>>

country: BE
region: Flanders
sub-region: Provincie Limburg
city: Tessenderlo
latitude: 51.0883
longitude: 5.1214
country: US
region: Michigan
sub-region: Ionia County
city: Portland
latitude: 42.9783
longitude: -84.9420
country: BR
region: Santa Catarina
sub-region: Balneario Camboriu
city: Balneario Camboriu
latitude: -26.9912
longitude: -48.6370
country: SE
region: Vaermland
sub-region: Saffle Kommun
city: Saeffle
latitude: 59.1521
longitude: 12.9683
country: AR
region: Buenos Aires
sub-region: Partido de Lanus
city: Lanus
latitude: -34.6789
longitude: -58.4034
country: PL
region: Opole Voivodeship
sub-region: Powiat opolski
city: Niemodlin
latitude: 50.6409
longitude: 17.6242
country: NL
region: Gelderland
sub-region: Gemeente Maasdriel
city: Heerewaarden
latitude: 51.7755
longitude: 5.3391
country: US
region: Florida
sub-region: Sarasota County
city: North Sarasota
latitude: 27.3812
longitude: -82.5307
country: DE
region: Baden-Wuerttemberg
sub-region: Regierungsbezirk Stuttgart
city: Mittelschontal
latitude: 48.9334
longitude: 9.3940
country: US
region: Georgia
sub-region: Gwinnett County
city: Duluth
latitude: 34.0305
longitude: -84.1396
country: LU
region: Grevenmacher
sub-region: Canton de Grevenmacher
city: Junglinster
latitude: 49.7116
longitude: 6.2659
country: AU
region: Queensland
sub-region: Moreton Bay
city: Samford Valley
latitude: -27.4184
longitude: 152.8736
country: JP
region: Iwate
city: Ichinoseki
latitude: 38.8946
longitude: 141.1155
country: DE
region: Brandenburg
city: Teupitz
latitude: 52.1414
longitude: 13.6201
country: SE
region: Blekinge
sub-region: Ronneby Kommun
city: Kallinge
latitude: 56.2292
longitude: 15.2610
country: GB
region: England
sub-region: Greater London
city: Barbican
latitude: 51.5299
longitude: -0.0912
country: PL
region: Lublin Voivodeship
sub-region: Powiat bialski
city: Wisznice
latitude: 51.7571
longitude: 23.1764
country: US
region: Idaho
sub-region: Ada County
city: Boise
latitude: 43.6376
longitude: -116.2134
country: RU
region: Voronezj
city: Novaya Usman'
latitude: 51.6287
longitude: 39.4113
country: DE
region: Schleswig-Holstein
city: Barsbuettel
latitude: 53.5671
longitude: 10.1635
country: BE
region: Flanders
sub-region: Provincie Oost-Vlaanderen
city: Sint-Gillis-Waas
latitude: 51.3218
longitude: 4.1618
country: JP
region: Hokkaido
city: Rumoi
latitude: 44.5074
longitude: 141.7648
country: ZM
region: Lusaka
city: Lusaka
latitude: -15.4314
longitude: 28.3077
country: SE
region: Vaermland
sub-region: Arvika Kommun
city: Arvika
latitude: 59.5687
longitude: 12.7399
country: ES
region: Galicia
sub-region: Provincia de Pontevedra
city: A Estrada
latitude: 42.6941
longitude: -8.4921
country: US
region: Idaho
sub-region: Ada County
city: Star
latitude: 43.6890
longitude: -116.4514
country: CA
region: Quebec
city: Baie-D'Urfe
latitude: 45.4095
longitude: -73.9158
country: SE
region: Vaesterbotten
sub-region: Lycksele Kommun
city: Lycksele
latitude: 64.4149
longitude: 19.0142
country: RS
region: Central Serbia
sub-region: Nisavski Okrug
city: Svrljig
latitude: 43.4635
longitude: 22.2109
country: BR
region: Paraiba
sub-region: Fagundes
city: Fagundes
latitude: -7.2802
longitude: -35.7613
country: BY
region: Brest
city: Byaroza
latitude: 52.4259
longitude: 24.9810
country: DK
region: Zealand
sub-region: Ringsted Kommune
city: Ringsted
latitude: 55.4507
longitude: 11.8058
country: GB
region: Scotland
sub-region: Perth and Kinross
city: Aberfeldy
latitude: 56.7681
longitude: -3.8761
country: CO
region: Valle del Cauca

<<

# THE TASK
Can you turn the records above into a JSON list of strings, one string per line and no blank lines, covering every record?

# RESPONSE FOR THIS EXERCISE
[
  "country: BE",
  "region: Flanders",
  "sub-region: Provincie Limburg",
  "city: Tessenderlo",
  "latitude: 51.0883",
  "longitude: 5.1214",
  "country: US",
  "region: Michigan",
  "sub-region: Ionia County",
  "city: Portland",
  "latitude: 42.9783",
  "longitude: -84.9420",
  "country: BR",
  "region: Santa Catarina",
  "sub-region: Balneario Camboriu",
  "city: Balneario Camboriu",
  "latitude: -26.9912",
  "longitude: -48.6370",
  "country: SE",
  "region: Vaermland",
  "sub-region: Saffle Kommun",
  "city: Saeffle",
  "latitude: 59.1521",
  "longitude: 12.9683",
  "country: AR",
  "region: Buenos Aires",
  "sub-region: Partido de Lanus",
  "city: Lanus",
  "latitude: -34.6789",
  "longitude: -58.4034",
  "country: PL",
  "region: Opole Voivodeship",
  "sub-region: Powiat opolski",
  "city: Niemodlin",
  "latitude: 50.6409",
  "longitude: 17.6242",
  "country: NL",
  "region: Gelderland",
  "sub-region: Gemeente Maasdriel",
  "city: Heerewaarden",
  "latitude: 51.7755",
  "longitude: 5.3391",
  "country: US",
  "region: Florida",
  "sub-region: Sarasota County",
  "city: North Sarasota",
  "latitude: 27.3812",
  "longitude: -82.5307",
  "country: DE",
  "region: Baden-Wuerttemberg",
  "sub-region: Regierungsbezirk Stuttgart",
  "city: Mittelschontal",
  "latitude: 48.9334",
  "longitude: 9.3940",
  "country: US",
  "region: Georgia",
  "sub-region: Gwinnett County",
  "city: Duluth",
  "latitude: 34.0305",
  "longitude: -84.1396",
  "country: LU",
  "region: Grevenmacher",
  "sub-region: Canton de Grevenmacher",
  "city: Junglinster",
  "latitude: 49.7116",
  "longitude: 6.2659",
  "country: AU",
  "region: Queensland",
  "sub-region: Moreton Bay",
  "city: Samford Valley",
  "latitude: -27.4184",
  "longitude: 152.8736",
  "country: JP",
  "region: Iwate",
  "city: Ichinoseki",
  "latitude: 38.8946",
  "longitude: 141.1155",
  "country: DE",
  "region: Brandenburg",
  "city: Teupitz",
  "latitude: 52.1414",
  "longitude: 13.6201",
  "country: SE",
  "region: Blekinge",
  "sub-region: Ronneby Kommun",
  "city: Kallinge",
  "latitude: 56.2292",
  "longitude: 15.2610",
  "country: GB",
  "region: England",
  "sub-region: Greater London",
  "city: Barbican",
  "latitude: 51.5299",
  "longitude: -0.0912",
  "country: PL",
  "region: Lublin Voivodeship",
  "sub-region: Powiat bialski",
  "city: Wisznice",
  "latitude: 51.7571",
  "longitude: 23.1764",
  "country: US",
  "region: Idaho",
  "sub-region: Ada County",
  "city: Boise",
  "latitude: 43.6376",
  "longitude: -116.2134",
  "country: RU",
  "region: Voronezj",
  "city: Novaya Usman'",
  "latitude: 51.6287",
  "longitude: 39.4113",
  "country: DE",
  "region: Schleswig-Holstein",
  "city: Barsbuettel",
  "latitude: 53.5671",
  "longitude: 10.1635",
  "country: BE",
  "region: Flanders",
  "sub-region: Provincie Oost-Vlaanderen",
  "city: Sint-Gillis-Waas",
  "latitude: 51.3218",
  "longitude: 4.1618",
  "country: JP",
  "region: Hokkaido",
  "city: Rumoi",
  "latitude: 44.5074",
  "longitude: 141.7648",
  "country: ZM",
  "region: Lusaka",
  "city: Lusaka",
  "latitude: -15.4314",
  "longitude: 28.3077",
  "country: SE",
  "region: Vaermland",
  "sub-region: Arvika Kommun",
  "city: Arvika",
  "latitude: 59.5687",
  "longitude: 12.7399",
  "country: ES",
  "region: Galicia",
  "sub-region: Provincia de Pontevedra",
  "city: A Estrada",
  "latitude: 42.6941",
  "longitude: -8.4921",
  "country: US",
  "region: Idaho",
  "sub-region: Ada County",
  "city: Star",
  "latitude: 43.6890",
  "longitude: -116.4514",
  "country: CA",
  "region: Quebec",
  "city: Baie-D'Urfe",
  "latitude: 45.4095",
  "longitude: -73.9158",
  "country: SE",
  "region: Vaesterbotten",
  "sub-region: Lycksele Kommun",
  "city: Lycksele",
  "latitude: 64.4149",
  "longitude: 19.0142",
  "country: RS",
  "region: Central Serbia",
  "sub-region: Nisavski Okrug",
  "city: Svrljig",
  "latitude: 43.4635",
  "longitude: 22.2109",
  "country: BR",
  "region: Paraiba",
  "sub-region: Fagundes",
  "city: Fagundes",
  "latitude: -7.2802",
  "longitude: -35.7613",
  "country: BY",
  "region: Brest",
  "city: Byaroza",
  "latitude: 52.4259",
  "longitude: 24.9810",
  "country: DK",
  "region: Zealand",
  "sub-region: Ringsted Kommune",
  "city: Ringsted",
  "latitude: 55.4507",
  "longitude: 11.8058",
  "country: GB",
  "region: Scotland",
  "sub-region: Perth and Kinross",
  "city: Aberfeldy",
  "latitude: 56.7681",
  "longitude: -3.8761",
  "country: CO",
  "region: Valle del Cauca"
]